Теперь их взгляды наконец встречаются, взгляд начальника с красным лицом, испещренным шрамами от давних студенческих дуэлей, и взгляд священника, сжигаемого лихорадкой.
— Седьмая смерть за две недели, — упрямо повторяет пастор Лоренц. — Тюрьме нужен новый врач.
— Я только что задал вам вопрос, господин пастор. Будьте добры ответить.
— Разумеется, я передал номеру триста девяносто семь письмо, но не маляву. Это было письмо от его жены, в котором она сообщила, что их третий сын все-таки не погиб, а попал в плен. Двоих сыновей он уже потерял и думал, что потерял и третьего.
— Вы всегда найдете причину нарушить тюремный устав, господин пастор. Но я не намерен долго терпеть ваши игры.
— Прошу вас заменить врача, — упрямо повторяет пастор и опять тихонько стучит по столу.
— Да бросьте вы! — Краснощекий начальник неожиданно срывается на крик. — Не надоедайте мне больше вашей идиотской болтовней!
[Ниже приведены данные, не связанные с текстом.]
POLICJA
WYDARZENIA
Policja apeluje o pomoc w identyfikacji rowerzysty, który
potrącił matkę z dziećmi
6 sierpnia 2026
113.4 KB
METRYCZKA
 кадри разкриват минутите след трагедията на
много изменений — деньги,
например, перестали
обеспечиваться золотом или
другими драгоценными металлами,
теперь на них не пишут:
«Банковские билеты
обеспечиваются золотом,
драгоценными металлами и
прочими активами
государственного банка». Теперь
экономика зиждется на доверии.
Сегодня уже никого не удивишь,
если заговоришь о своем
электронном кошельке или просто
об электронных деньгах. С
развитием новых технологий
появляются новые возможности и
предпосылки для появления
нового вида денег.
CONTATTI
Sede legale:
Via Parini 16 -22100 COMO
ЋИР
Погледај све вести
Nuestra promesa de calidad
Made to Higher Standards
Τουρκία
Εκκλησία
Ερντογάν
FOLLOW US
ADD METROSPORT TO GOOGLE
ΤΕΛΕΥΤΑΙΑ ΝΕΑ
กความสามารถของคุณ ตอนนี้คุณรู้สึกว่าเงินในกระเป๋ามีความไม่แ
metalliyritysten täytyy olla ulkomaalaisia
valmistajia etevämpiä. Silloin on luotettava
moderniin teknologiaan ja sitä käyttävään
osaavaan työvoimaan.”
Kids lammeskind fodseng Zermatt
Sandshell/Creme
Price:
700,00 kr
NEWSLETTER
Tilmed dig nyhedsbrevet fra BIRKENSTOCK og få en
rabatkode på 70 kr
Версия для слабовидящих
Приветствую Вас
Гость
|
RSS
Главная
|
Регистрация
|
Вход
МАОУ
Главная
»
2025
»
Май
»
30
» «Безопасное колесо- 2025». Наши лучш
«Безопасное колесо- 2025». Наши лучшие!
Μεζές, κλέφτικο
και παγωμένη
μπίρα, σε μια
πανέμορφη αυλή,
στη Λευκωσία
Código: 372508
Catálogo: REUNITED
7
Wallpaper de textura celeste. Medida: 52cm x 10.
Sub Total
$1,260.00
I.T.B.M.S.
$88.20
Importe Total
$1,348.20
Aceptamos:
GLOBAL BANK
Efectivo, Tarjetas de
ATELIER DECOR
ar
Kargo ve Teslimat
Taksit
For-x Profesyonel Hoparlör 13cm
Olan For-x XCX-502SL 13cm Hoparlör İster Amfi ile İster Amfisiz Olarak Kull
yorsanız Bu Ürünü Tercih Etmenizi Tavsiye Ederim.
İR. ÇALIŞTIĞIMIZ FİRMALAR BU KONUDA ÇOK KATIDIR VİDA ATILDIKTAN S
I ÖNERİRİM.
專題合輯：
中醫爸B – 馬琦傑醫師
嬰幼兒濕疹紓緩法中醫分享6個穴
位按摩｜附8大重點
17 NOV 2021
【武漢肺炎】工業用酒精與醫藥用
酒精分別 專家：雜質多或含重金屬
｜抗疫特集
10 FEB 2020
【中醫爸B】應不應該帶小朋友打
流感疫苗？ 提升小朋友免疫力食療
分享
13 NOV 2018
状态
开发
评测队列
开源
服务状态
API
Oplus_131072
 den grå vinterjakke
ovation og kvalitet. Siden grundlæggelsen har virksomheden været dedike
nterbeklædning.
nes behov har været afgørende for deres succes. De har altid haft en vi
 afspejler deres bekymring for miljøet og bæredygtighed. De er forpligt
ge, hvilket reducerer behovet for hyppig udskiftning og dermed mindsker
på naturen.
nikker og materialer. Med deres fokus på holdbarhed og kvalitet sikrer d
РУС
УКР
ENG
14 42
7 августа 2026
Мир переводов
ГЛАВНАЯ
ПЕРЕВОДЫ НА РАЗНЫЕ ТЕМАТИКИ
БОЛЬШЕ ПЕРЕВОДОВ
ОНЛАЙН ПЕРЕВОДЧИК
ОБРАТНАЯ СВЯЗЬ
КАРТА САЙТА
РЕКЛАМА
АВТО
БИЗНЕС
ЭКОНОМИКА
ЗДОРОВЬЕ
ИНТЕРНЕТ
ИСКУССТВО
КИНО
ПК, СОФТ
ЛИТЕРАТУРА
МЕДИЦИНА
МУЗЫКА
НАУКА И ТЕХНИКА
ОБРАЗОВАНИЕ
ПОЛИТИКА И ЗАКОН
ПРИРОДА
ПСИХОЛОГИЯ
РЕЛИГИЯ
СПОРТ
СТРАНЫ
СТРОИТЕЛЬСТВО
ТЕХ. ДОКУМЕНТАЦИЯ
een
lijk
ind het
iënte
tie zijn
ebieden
Доктор вполне хороший, и он останется! А вот вы извольте выполнять тюремный распорядок, иначе как бы чего не случилось!
— Что со мной может случиться? — спросил пастор. — Я могу умереть. И умру. Очень скоро. Еще раз прошу вас заменить врача.
— Дурак вы, пастор, — холодно произнес начальник. — Думаю, от чахотки малость рассудком повредились. Не будь вы безобидным простофилей — то бишь дураком! — вас бы давным-давно повесили. Но я вас жалею.
— Пожалейте лучше ваших заключенных, — так же холодно ответил пастор. — И позаботьтесь о таком враче, который неукоснительно исполняет свой долг.
— А теперь закройте дверь с другой стороны, господин пастор.
— Вы обещаете обеспечить нового врача?
— Нет, черт побери, нет! Убирайтесь к чертовой матери! — Начальник все-таки рассвирепел, выскочил из-за стола, сделал шаг-другой к пастору. — Мне что, силой вас вышвырнуть? Вы этого хотите?